学び直しは会社員のキャリアにどう生きたのか 働きながら38歳でMBAを取得:プライベートをほぼ捨てても(5/5 ページ)
「リスキリング」が注目されている。大手企業での勤務を経て、31歳でスタートアップに転職した上野陽子さんは、働きながら38歳でMBAを取得、その後、別のスタートアップに転職しマネージャー職を務める。「プライベートをほぼ捨てても挑戦する価値があった」と話す上野さん。学び直しがキャリアにもたらした変化とは――。
キャリアに生きる「学び直し」とは
学びに貪欲な上野さんは、MBA取得後、22年春に認知科学コーチングの認定も取得した。これは脳科学、心理学、精神医学の学問を組み合わせ、現状の外側にある未来をつくり続けるためのアプローチで、起業家や社長の受講者が多い。
「受講のきっかけは、私自身が友人からコーチングを受けたことでした。現状の延長線では実現できないようなゴール設定ができたことにより、その後のパフォーマンスが大きく変化したんです。MBAで得た知識をパワフルに生かすために、脳と心をアップデートできた感覚でした。
コーチングには起業家がさらに事業に熱狂できるような状況をつくり出せる力があると感じ、同時に社内の若手人材のダイナミックな飛躍にも役立てられると思いました。認定取得後は、副業として起業家・経営者向けにコーチングを提供しています」(上野さん)
上野さんの学び直しの経験を参考にすると、その後のキャリアに生かすには、「いま自分に何が不足しているのか」を知り、「これからどんな貢献がしたいのか」を明確にしなければならないだろう。仕事において実現したいゴールを定め、逆算して必要なスキルを身につけることで、高いモチベーションを維持できるのかもしれない。

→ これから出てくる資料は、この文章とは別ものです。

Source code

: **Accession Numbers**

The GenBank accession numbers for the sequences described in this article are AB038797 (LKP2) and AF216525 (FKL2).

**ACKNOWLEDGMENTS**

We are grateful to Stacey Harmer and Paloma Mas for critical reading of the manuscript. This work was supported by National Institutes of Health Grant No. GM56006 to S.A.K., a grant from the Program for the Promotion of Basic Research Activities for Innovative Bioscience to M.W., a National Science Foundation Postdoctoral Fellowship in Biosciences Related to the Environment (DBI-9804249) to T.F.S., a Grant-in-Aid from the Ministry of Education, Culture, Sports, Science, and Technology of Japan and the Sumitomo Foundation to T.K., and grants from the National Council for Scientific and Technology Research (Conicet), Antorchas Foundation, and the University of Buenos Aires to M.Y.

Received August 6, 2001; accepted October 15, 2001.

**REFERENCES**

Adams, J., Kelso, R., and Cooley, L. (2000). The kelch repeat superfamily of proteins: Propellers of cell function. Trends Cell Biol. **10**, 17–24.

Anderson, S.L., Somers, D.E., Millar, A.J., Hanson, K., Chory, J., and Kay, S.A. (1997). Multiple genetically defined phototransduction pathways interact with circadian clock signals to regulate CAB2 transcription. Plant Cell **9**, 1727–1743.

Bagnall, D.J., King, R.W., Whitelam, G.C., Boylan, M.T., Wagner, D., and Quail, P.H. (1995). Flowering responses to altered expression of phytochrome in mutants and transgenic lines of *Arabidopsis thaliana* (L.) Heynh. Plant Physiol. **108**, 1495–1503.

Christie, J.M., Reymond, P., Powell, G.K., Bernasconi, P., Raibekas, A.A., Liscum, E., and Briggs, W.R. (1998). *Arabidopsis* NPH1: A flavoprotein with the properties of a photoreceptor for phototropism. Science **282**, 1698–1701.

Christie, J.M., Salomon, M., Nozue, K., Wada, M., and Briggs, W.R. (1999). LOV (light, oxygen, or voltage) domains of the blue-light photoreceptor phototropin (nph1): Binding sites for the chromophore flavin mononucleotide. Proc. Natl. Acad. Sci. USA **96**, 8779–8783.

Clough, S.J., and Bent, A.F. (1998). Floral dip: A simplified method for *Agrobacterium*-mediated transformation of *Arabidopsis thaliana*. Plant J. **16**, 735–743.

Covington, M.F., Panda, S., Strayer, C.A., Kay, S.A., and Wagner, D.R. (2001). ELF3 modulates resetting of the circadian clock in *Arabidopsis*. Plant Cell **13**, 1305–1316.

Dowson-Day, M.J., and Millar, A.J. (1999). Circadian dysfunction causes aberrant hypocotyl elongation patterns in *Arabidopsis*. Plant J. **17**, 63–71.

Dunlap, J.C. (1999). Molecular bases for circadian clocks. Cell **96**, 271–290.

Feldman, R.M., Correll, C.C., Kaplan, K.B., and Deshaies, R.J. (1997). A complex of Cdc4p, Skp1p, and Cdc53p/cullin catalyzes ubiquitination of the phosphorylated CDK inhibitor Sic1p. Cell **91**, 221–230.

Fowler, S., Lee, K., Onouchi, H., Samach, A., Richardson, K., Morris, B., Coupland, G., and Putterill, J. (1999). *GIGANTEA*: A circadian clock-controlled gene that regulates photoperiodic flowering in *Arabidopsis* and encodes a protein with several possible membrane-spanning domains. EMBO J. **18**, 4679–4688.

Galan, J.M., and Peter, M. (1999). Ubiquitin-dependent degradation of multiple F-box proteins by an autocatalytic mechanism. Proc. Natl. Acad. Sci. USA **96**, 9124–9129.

その上で重要になるのが、学びの環境だ。「グローバルに活躍できるビジネスレベルの英語力を養いたい」という意思があった上野さんは、国内よりも海外の大学院を選択。さらに、「インプットに集中するよりも、学びで得たことをすぐにアウトプットできる環境をつくりたい」という理由から、働きながらオンラインで学ぶことを選んだ。
結果、MBA通学中はプライベートをほぼ犠牲にする必要はあったが、自身のビジョンに一致した企業への転職を果たし、今後の人生をより豊かに生きるためのスキルを得られたという。「資格や学位の取得そのものを目的とせず、その学びが自身のキャリアにどうマッチするのか、自分が何をしたいのかを吟味してほしい」と上野さんは締めくくった。